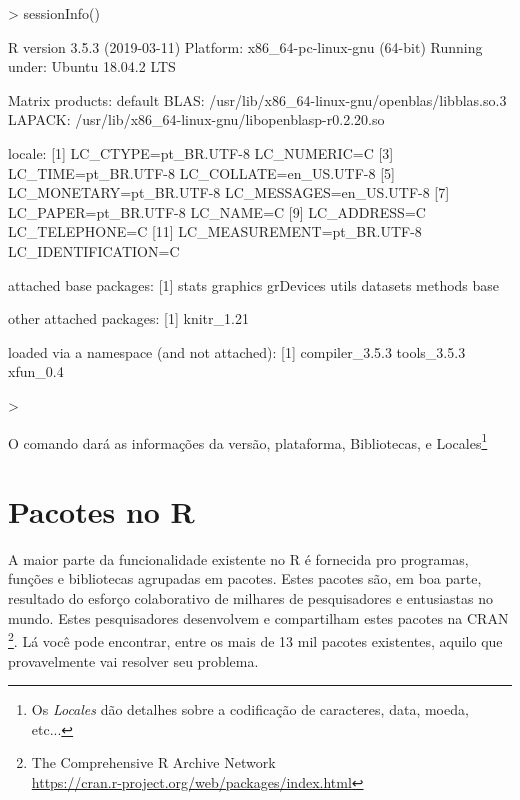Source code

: \documentclass[12pt,a4paper,oneside]{erdc}
\begin{document}
\begin{Schunk}
\begin{Sinput}
> sessionInfo()
\end{Sinput}
\begin{Soutput}
R version 3.5.3 (2019-03-11)
Platform: x86_64-pc-linux-gnu (64-bit)
Running under: Ubuntu 18.04.2 LTS

Matrix products: default
BLAS: /usr/lib/x86_64-linux-gnu/openblas/libblas.so.3
LAPACK: /usr/lib/x86_64-linux-gnu/libopenblasp-r0.2.20.so

locale:
 [1] LC_CTYPE=pt_BR.UTF-8       LC_NUMERIC=C              
 [3] LC_TIME=pt_BR.UTF-8        LC_COLLATE=en_US.UTF-8    
 [5] LC_MONETARY=pt_BR.UTF-8    LC_MESSAGES=en_US.UTF-8   
 [7] LC_PAPER=pt_BR.UTF-8       LC_NAME=C                 
 [9] LC_ADDRESS=C               LC_TELEPHONE=C            
[11] LC_MEASUREMENT=pt_BR.UTF-8 LC_IDENTIFICATION=C       

attached base packages:
[1] stats     graphics  grDevices utils     datasets  methods   base     

other attached packages:
[1] knitr_1.21

loaded via a namespace (and not attached):
[1] compiler_3.5.3 tools_3.5.3    xfun_0.4      
\end{Soutput}
\begin{Sinput}
> 
\end{Sinput}
\end{Schunk}


O comando dará as informações da versão, plataforma, Bibliotecas, e Locales\footnote{Os \textit{Locales} dão detalhes sobre a codificação de caracteres, data, moeda, etc...}




\section{Pacotes no R}
\label{sec:Pacotes}

A maior parte da funcionalidade existente no R é fornecida pro programas, funções e bibliotecas agrupadas em pacotes. Estes pacotes são, em boa parte, resultado do esforço colaborativo de milhares de pesquisadores e entusiastas no mundo. Estes pesquisadores desenvolvem e compartilham estes pacotes na CRAN \footnote{The Comprehensive R Archive Network \\ \url{https://cran.r-project.org/web/packages/index.html}}. Lá você pode encontrar, entre os mais de 13 mil pacotes existentes, aquilo que  provavelmente vai resolver seu problema.
\end{document}
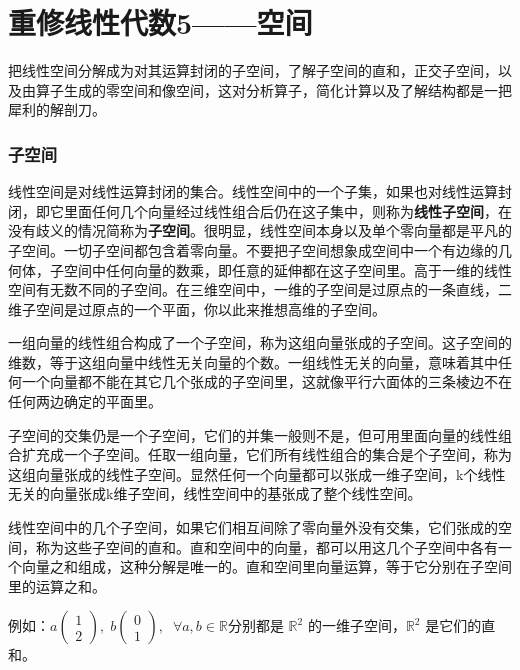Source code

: 	\chapter{重修线性代数5——空间}
	把线性空间分解成为对其运算封闭的子空间，了解子空间的直和，正交子空间，以及由算子生成的零空间和像空间，这对分析算子，简化计算以及了解结构都是一把犀利的解剖刀。
	
\subsection{子空间}
	
	线性空间是对线性运算封闭的集合。线性空间中的一个子集，如果也对线性运算封闭，即它里面任何几个向量经过线性组合后仍在这子集中，则称为\textbf{线性子空间}，在没有歧义的情况简称为\textbf{子空间}。很明显，线性空间本身以及单个零向量都是平凡的子空间。一切子空间都包含着零向量。不要把子空间想象成空间中一个有边缘的几何体，子空间中任何向量的数乘，即任意的延伸都在这子空间里。高于一维的线性空间有无数不同的子空间。在三维空间中，一维的子空间是过原点的一条直线，二维子空间是过原点的一个平面，你以此来推想高维的子空间。
	
	一组向量的线性组合构成了一个子空间，称为这组向量张成的子空间。这子空间的维数，等于这组向量中线性无关向量的个数。一组线性无关的向量，意味着其中任何一个向量都不能在其它几个张成的子空间里，这就像平行六面体的三条棱边不在任何两边确定的平面里。
	
	子空间的交集仍是一个子空间，它们的并集一般则不是，但可用里面向量的线性组合扩充成一个子空间。任取一组向量，它们所有线性组合的集合是个子空间，称为这组向量张成的线性子空间。显然任何一个向量都可以张成一维子空间，k个线性无关的向量张成k维子空间，线性空间中的基张成了整个线性空间。
	
	线性空间中的几个子空间，如果它们相互间除了零向量外没有交集，它们张成的空间，称为这些子空间的直和。直和空间中的向量，都可以用这几个子空间中各有一个向量之和组成，这种分解是唯一的。直和空间里向量运算，等于它分别在子空间里的运算之和。
	
	\kaishu
	
	例如：$ a\begin{pmatrix}1\\2\end{pmatrix},\; b\begin{pmatrix}0\\ 1\end{pmatrix}, \;\; \forall  a,b \in \mathbb{R} $分别都是 $ \mathbb{R}^2 $ 的一维子空间，$ \mathbb{R}^2 $ 是它们的直和。
	
	\songti
	
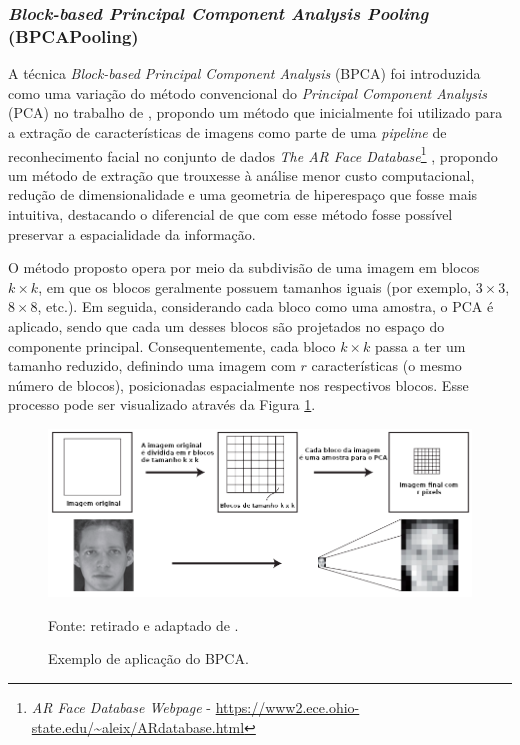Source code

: \subsubsection{\textit{Block-based Principal Component Analysis Pooling} (BPCAPooling)}
\label{project:bpca}
A técnica \textit{Block-based Principal Component Analysis} (BPCA) foi introduzida como uma variação do método convencional do \textit{Principal Component Analysis} (PCA) no trabalho de \cite{Salvadeo2011}, propondo um método que inicialmente foi utilizado para a extração de características de imagens como parte de uma \textit{pipeline} de reconhecimento facial no conjunto de dados \textit{The AR Face Database}\footnote{\textit{AR Face Database Webpage} - \url{https://www2.ece.ohio-state.edu/~aleix/ARdatabase.html}} \citep{MartNez1998TheDatabase}, propondo um método de extração que trouxesse à análise menor custo computacional, redução de dimensionalidade e uma geometria de hiperespaço que fosse mais intuitiva, destacando o diferencial de que com esse método fosse possível preservar a espacialidade da informação.

O método proposto opera por meio da subdivisão de uma imagem em blocos $k \times k$, em que os blocos geralmente possuem tamanhos iguais (por exemplo, $3 \times 3$, $8 \times 8$, etc.). Em seguida, considerando cada bloco como uma amostra, o PCA é aplicado, sendo que cada um desses blocos são projetados no espaço do componente principal. Consequentemente, cada bloco $k \times k$ passa a ter um tamanho reduzido, definindo uma imagem com $r$ características (o mesmo número de blocos), posicionadas espacialmente nos respectivos blocos. Esse processo pode ser visualizado através da Figura \ref{project:fig:bpca_1}.

\begin{figure}[H]
    \centering
    \caption{Exemplo de aplicação do BPCA.}
    \label{project:fig:bpca_1}
    \includegraphics[width=1\textwidth]{recursos/imagens/project/BPCA.png}

    Fonte: retirado e adaptado de \cite{Salvadeo2011}.
\end{figure}


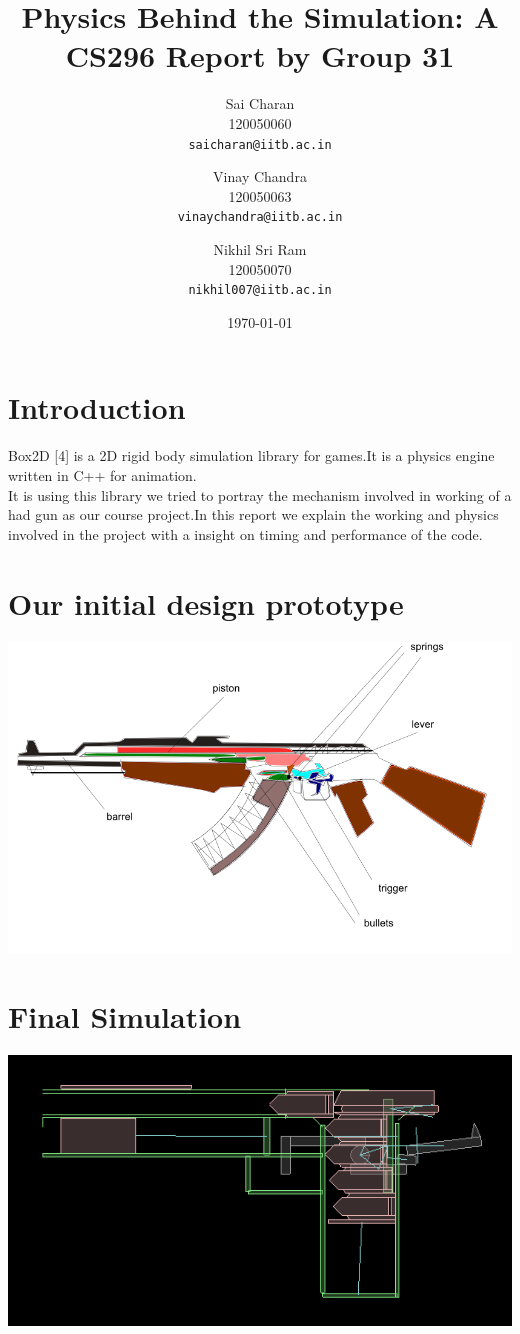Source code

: \documentclass[11pt]{article}
\title{Physics Behind the Simulation: A CS296 Report by Group 31}
\author{Sai Charan\\
  120050060\\
  \texttt{saicharan@iitb.ac.in}\and
  Vinay Chandra\\
  120050063\\
  \texttt{vinaychandra@iitb.ac.in}\and
  Nikhil Sri Ram\\
  120050070\\
  \texttt{nikhil007@iitb.ac.in}\\
}
\date{\today}
\begin{document}
\maketitle
\section{Introduction}
Box2D [4] is a 2D rigid body simulation library for games.It is a physics engine written in C++ for animation.\\
It is using this library we tried to portray the mechanism involved in working of a had gun as our course project.In this report we explain the working and physics involved in the project with a insight on timing and performance of the code.
\section{Our initial design prototype}
\begin{center}
\includegraphics[scale=0.7]{../details/images/2.png}
\end{center}
\section{Final Simulation}
\begin{center}
\includegraphics[scale=0.7]{../details/images/gun.png}
\end{center}
\end{document}
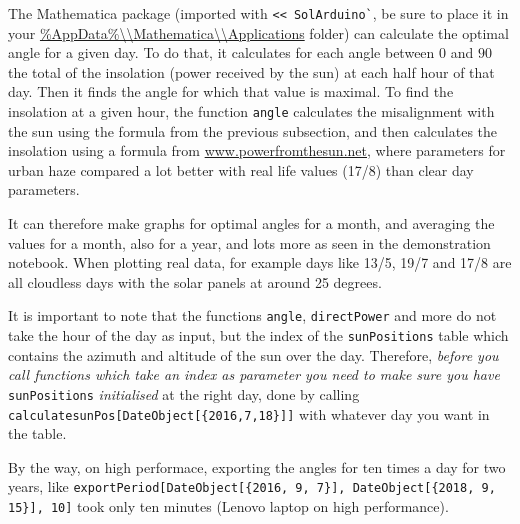 \documentclass{article}
\begin{document}
    The Mathematica package (imported with \verb|<< SolArduino`|, be sure to place it in your
    \url{\%AppData\%\\Mathematica\\Applications} folder) can calculate the optimal angle for a given day.
    To do that, it calculates for each angle between $0$ and $90$ the total of the insolation (power received by the sun) at each half hour of that day.
    Then it finds the angle for which that value is maximal.
    To find the insolation at a given hour, the function \verb|angle| calculates the misalignment with the sun using the formula from the previous subsection, and then calculates the insolation using a formula from \href{http://www.powerfromthesun.net/Book/chapter02/chapter02.html#ZEqnNum929295 }{www.powerfromthesun.net}, where parameters for urban haze compared a lot better with real life values (17/8) than clear day parameters.

    It can therefore make graphs for optimal angles for a month, and averaging the values for a month, also for a year, and lots more as seen in the demonstration notebook.
    When plotting real data, for example days like 13/5, 19/7 and 17/8 are all cloudless days with the solar panels at around 25 degrees.

    It is important to note that the functions \verb|angle|, \verb|directPower| and more do not take the hour of the day as input, but the index of the \verb|sunPositions| table which contains the azimuth and altitude of the sun over the day.
    Therefore, \textit{before you call functions which take an index as parameter you need to make sure you have }\verb|sunPositions| \textit{initialised} at the right day, done by calling \verb|calculatesunPos[DateObject[{2016,7,18}]]| with whatever day you want in the table.

    By the way, on high performace, exporting the angles for ten times a day for two years, like  \verb|exportPeriod[DateObject[{2016, 9, 7}], DateObject[{2018, 9, 15}], 10]| took only ten minutes (Lenovo laptop on high performance).
\end{document}
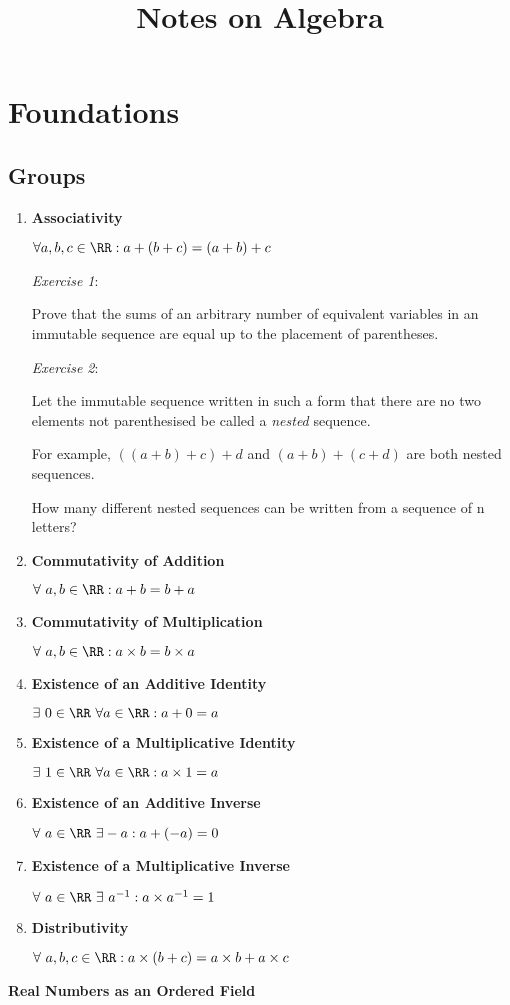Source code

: \documentclass[11pt]{scrartcl}
\date{}
\title{Notes on Algebra}
\begin{document}
\maketitle

\section{Foundations}
\subsection{Groups}

\begin{enumerate}
\item \textbf{Associativity}

\(\forall a,b,c \in \RR: a+(b+c)=(a+b)+c\)

\emph{Exercise 1}:

Prove that the sums of an arbitrary number of equivalent variables in an immutable sequence are equal up to the placement of parentheses.

\emph{Exercise 2}:

Let the immutable sequence written in such a form that there are no two elements not parenthesised be called a \emph{nested} sequence.

For example, \(((a+b)+c)+d\) and \((a+b)+(c+d)\) are both nested sequences.

How many different nested sequences can be written from a sequence of n letters?

\item \textbf{Commutativity of Addition}

\(\forall \ a, b \in \RR: a+b=b+a\)

\item \textbf{Commutativity of Multiplication}

\(\forall \ a, b \in \RR: a \times b=b \times a\)

\item \textbf{Existence of an Additive Identity}

\(\exists \ 0\in \RR\ \forall a \in \RR: a+0=a\)

\item \textbf{Existence of a Multiplicative Identity}

\(\exists \ 1\in\RR\ \forall a \in \RR: a\times 1=a\)

\item \textbf{Existence of an Additive Inverse}

\(\forall \ a\in\RR\ \exists -a: a+(-a)=0\)

\item \textbf{Existence of a Multiplicative Inverse}

\(\forall \ a\in\RR\ \exists\ a^{-1}: a\times a^{-1}=1\)

\item \textbf{Distributivity}

\(\forall \ a,b,c \in \RR: a\times(b+c)=a\times b+a\times c\)
\end{enumerate}
\item \textbf{Real Numbers as an Ordered Field}
\label{sec:orgd6ca6e2}
\end{document}
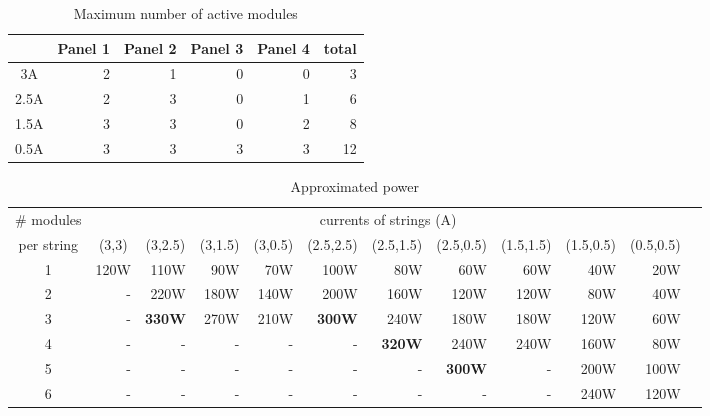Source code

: \documentclass[conference]{IEEEtran}
\begin{document}
\begin{table}[t]
\caption{Maximum number of active modules}
\label{tab:modules}
\centering
\begin{tabular}{|c|r|r|r|r|r|}	
\hline									
	&	\multicolumn{1}{|c|}{Panel 1}	&	\multicolumn{1}{|c|}{Panel 2}	&	\multicolumn{1}{|c|}{Panel 3}	&	\multicolumn{1}{|c|}{Panel 4} &	\multicolumn{1}{|c|}{total}	\\ \hline
3A	&	2	&	1	&	0	&	0 & 3	\\ \hline
2.5A	&	2	&	3	&	0	&	1 & 6	\\ \hline
1.5A	&	3	&	3	&	0	&	2 & 8	\\ \hline
0.5A	&	3	&	3	&	3	&	3 & 12	\\ \hline
\end{tabular}
\end{table}

\begin{table}[t]
\caption{Approximated power}
\label{tab:powers}
\centering
\begin{tabular}{|c|r|r|r|r|r|r|r|r|r|r|r|}
\hline	
\# modules & 	\multicolumn{10}{|c|}{currents of strings (A)} \\ \cline{2-11}																		
per string		&	\multicolumn{1}{|c|}{(3,3)}	&	\multicolumn{1}{|c|}{(3,2.5)}	&	\multicolumn{1}{|c|}{(3,1.5)}	&	\multicolumn{1}{|c|}{(3,0.5)}	&	\multicolumn{1}{|c|}{(2.5,2.5)}	&	\multicolumn{1}{|c|}{(2.5,1.5)}	&	\multicolumn{1}{|c|}{(2.5,0.5)}	&	\multicolumn{1}{|c|}{(1.5,1.5)}	&	\multicolumn{1}{|c|}{(1.5,0.5)}	&	\multicolumn{1}{|c|}{(0.5,0.5)}	\\ \hline
	1	&	120W	&	110W	&	90W	&	70W	&	100W	&	80W	&	60W	&	60W	&	40W	&	20W	\\ \hline
	2	&	-	&	220W	&	180W	&	140W	&	200W	&	160W	&	120W	&	120W	&	80W	&	40W	\\ \hline	3	&	-	&\textbf{330W}&	270W	&	210W	&	\textbf{300W}	&	240W	&	180W	&	180W	&	120W	&	60W	\\ \hline
4	&	-	&	-	&	-	&	-	&	-	&	\textbf{320W}	&	240W	&	240W	&	160W	&	80W	\\ \hline
	 5	&	-	&	-	&	-	&	-	&	-	&	-	&	\textbf{300W}	&	-	&	200W	&	100W	\\ \hline
	6	&	-	&	-	&	-	&	-	&	-	&	-	&	-	&	-	&	240W	&	120W	\\ \hline
\end{tabular}
\end{table}

\end{document}
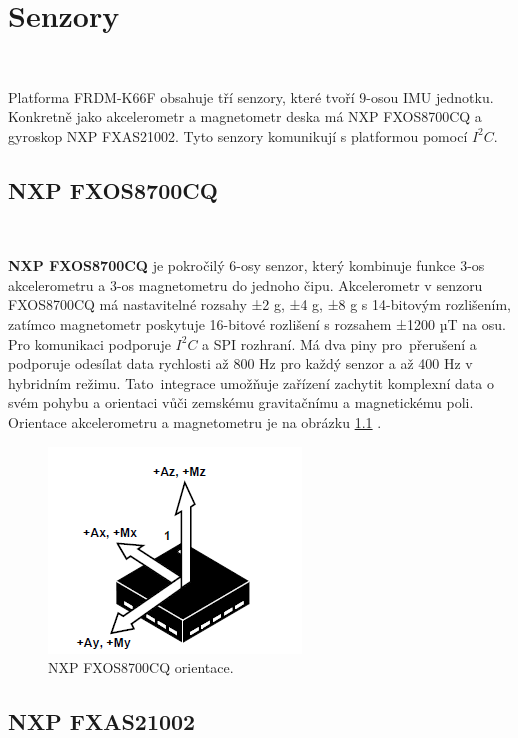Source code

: \chapter{Senzory}
\label{sec:Sensors}
\vspace{-20pt}
\

Platforma FRDM-K66F obsahuje tří senzory, které tvoří
9-osou IMU jednotku. Konkretně jako akcelerometr a magnetometr deska má
NXP FXOS8700CQ a gyroskop NXP FXAS21002. Tyto senzory komunikují s platformou
pomocí $I^2C$\cite{frdmk66UserGuide}.

\section{NXP FXOS8700CQ}\

\textbf{NXP FXOS8700CQ} je pokročilý 6-osy senzor,
který kombinuje funkce 3-os akcelerometru
a 3-os magnetometru do jednoho čipu. Akcelerometr v senzoru FXOS8700CQ má
nastavitelné rozsahy ±2 g, ±4 g, ±8 g s 14-bitovým rozlišením, zatímco magnetometr
poskytuje 16-bitové rozlišení s rozsahem ±1200 µT na osu. Pro komunikaci podporuje
$I^2C$ a SPI rozhraní. Má dva piny pro~přerušení a podporuje odesílat data rychlosti
až 800 Hz pro každý senzor a až 400 Hz v hybridním režimu.
Tato~integrace umožňuje zařízení zachytit komplexní data o svém pohybu a
orientaci vůči zemskému gravitačnímu a magnetickému poli.
Orientace akcelerometru a magnetometru je na obrázku \ref{fig:FXOS_Orientation}
\cite{FXOS8700CQ}.

\begin{figure}[!h]
    \centering
    \includegraphics[width = 0.5\linewidth]{Figures/FXOS_Orientation.png}
    \caption{NXP FXOS8700CQ orientace\cite{FXOS8700CQ}.}
    \label{fig:FXOS_Orientation}
\end{figure}

\section{NXP FXAS21002}\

→ **Task details**
Please give the number of lines in the entries that contain the word "linux", and nothing besides it.

→ **Reply**
3